If we get too caught up in counting ourselves among the saved, the ones who are truly good and worthy of inclusion in the wedding banquet, we may arrive at the wedding feast to find the door has been locked against us. But hopefully, slowly over time, we may come to see that it is not the bridegroom who has locked us out, but a prideful belief in our own goodness.
This is what happened to my Mom when she punished her friend only to find that the punishment fell most harshly on herself. It is what is happens when politics become polarized, something we have seen in American politics leading up to this week’s presidential election. Like my mother and her friend, many of us have stopped talking to each other, so convinced are we that we are on the side of all that is good, noble and true. A day of repentance may come, let us pray it does not come too late. There is a judge in this real-life parable, and it is our virtuous selves.
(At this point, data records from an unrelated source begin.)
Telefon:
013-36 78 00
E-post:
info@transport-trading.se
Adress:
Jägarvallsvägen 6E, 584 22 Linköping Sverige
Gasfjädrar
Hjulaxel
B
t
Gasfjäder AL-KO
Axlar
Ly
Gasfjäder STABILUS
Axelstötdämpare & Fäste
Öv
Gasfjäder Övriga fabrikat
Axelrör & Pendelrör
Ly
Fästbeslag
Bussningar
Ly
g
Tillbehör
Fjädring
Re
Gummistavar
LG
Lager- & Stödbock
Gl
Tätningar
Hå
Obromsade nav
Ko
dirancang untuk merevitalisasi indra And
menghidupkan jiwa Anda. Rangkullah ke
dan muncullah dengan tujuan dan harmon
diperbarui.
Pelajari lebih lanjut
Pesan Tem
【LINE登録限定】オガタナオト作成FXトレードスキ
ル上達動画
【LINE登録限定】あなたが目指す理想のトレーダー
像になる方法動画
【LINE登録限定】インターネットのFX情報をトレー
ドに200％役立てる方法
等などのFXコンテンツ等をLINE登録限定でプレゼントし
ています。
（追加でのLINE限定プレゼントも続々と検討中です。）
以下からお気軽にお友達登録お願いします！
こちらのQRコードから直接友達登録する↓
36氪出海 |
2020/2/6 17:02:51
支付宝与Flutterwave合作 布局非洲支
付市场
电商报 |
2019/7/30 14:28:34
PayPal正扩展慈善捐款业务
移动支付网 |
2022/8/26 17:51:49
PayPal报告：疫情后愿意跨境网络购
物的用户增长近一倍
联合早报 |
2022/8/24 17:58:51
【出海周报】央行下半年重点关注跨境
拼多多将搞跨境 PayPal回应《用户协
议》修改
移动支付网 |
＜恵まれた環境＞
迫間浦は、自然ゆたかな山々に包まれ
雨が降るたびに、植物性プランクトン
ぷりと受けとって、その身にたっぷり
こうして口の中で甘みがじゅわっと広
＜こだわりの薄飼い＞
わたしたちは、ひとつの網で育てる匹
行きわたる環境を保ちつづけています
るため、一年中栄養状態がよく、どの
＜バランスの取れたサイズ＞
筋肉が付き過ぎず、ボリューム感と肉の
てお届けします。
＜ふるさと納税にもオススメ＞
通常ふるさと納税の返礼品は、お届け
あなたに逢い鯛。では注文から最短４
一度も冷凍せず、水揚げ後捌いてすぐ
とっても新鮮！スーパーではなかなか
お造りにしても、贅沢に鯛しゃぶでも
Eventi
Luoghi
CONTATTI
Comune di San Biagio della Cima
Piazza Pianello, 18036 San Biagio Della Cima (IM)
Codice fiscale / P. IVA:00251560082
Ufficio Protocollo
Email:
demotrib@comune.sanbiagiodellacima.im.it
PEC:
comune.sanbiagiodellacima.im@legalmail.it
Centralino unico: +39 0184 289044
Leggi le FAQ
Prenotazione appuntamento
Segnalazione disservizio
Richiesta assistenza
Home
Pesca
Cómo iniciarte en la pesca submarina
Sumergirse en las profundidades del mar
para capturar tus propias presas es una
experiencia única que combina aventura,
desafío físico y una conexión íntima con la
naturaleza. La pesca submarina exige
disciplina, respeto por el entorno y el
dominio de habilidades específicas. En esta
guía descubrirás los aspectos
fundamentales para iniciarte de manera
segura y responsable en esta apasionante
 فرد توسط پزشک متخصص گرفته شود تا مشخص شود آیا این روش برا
It’s mind-blowing to think that what made the bridesmaids foolish was not that they hadn’t been good enough to get into heaven, but that they had too strong a belief in their own goodness to engage in the real, flesh and blood work of building community in the here and now. And what made the wise bridesmaids wise was not preparedness, but the willingness to work at the real, flesh and blood relationships that sustain us through good times and bad.
Most foolish of all is to react like the foolish bridesmaids when we discover ourselves to have been too confident in our side being the right side. They ran around trying to find some oil because they didn’t trust that the bridegroom would be gracious to them. They did not believe that he would have welcomed them and their unlit lamps as graciously as he did the others. When the bridegroom says I don’t recognize you, it sounds cold-hearted but it might be better understood as the response of a gracious Lord who is shocked at how little faith the foolish bridesmaids have in him. “I don’t recognize your doubt, your shame, your fear that I will judge you,” he is saying. “I would never judge a heart that is learning to let go of their certainty about who God will reward and who God will punish.”
We cannot know the future or what will happen to us after death, which is in the hands of our loving and compassionate God and so need not worry us. Which frees us to live with less judgment and more humility in our lives here and now, a pursuit which is its own reward.